**SELECTED TEXT**.

BBC News HD no longer available on Freeview from 30th June 2022

4K distribution bandwidth seems the main obstacle, and reading this (2019) many of usa studios (and probably uk now) already have the cameras..
4k can be driven by live event broadcasts, but evidently neither olympic/glastonbury are delivering that material even if you would pay,
as I watched the F! silverstone coverage I wondered whether the SKy 4k stream was much better and had better camera angles/editing, which I thought were poor on the C4/fhd coverage.

e: last time I looked sky 4k live sport used ~25Mb/s, considering current hardware available for real-time hevc image compression
Probably wont happen then until everything moves to IPTV.

Wasn't Sky planning to move everyone off satellite over the next 10 years?
 
Has this been confirmed that Freesat remains unchanged?

Why would they change it? Freeview removals are to free up frequency for 5G theres nothing to be gained from removing from satellite?

I think the simple setting up of Freeview and the easily to upgrade transmitters was why it was used, and of course the ability to increase the number of channels that are available.

**PROBLEM TO SOLVE**. Retype the Freeview discussion word for word, beginning at "BBC News HD" and stopping after "next 10 years?". The records have no connection to the Freeview discussion.

**INFORMATION SHOWN**.

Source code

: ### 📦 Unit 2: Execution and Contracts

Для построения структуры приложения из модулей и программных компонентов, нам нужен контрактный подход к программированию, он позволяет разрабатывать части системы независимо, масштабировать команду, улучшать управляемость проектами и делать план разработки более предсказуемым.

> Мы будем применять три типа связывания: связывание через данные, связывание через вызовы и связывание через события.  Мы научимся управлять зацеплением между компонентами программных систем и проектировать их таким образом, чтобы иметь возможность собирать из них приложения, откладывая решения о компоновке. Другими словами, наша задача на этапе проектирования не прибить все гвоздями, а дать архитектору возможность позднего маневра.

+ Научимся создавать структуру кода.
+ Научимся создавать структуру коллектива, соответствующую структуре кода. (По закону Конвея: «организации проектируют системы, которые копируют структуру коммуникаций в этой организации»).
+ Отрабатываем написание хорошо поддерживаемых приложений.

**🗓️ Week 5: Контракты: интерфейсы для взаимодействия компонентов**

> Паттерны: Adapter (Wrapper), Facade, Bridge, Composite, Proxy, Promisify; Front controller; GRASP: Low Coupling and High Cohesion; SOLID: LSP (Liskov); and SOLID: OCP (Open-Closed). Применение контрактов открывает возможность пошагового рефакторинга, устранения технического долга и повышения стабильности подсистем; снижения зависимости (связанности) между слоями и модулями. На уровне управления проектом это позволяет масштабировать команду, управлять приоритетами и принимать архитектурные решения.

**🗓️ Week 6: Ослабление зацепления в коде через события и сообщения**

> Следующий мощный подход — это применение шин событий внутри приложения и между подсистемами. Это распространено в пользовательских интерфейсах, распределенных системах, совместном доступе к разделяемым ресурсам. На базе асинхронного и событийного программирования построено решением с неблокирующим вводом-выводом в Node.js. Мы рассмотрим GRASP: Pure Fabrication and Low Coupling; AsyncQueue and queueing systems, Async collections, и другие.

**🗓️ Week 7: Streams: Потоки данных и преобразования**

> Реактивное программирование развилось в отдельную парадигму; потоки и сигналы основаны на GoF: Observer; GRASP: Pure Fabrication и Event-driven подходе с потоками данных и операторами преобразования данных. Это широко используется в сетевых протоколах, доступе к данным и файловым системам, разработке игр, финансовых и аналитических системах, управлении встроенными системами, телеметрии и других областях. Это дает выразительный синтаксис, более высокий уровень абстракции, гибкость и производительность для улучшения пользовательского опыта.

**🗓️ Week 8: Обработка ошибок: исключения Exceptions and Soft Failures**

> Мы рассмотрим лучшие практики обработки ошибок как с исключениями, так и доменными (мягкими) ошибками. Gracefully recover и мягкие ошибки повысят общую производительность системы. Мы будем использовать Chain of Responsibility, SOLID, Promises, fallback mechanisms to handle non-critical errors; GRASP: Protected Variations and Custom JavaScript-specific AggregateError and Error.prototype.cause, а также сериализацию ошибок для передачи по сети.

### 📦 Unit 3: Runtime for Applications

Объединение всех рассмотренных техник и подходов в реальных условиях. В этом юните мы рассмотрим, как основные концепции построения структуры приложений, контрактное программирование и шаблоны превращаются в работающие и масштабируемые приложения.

**EXERCISE ANSWER**.
BBC News HD no longer available on Freeview from 30th June 2022

4K distribution bandwidth seems the main obstacle, and reading this (2019) many of usa studios (and probably uk now) already have the cameras..
4k can be driven by live event broadcasts, but evidently neither olympic/glastonbury are delivering that material even if you would pay,
as I watched the F! silverstone coverage I wondered whether the SKy 4k stream was much better and had better camera angles/editing, which I thought were poor on the C4/fhd coverage.

e: last time I looked sky 4k live sport used ~25Mb/s, considering current hardware available for real-time hevc image compression
Probably wont happen then until everything moves to IPTV.

Wasn't Sky planning to move everyone off satellite over the next 10 years?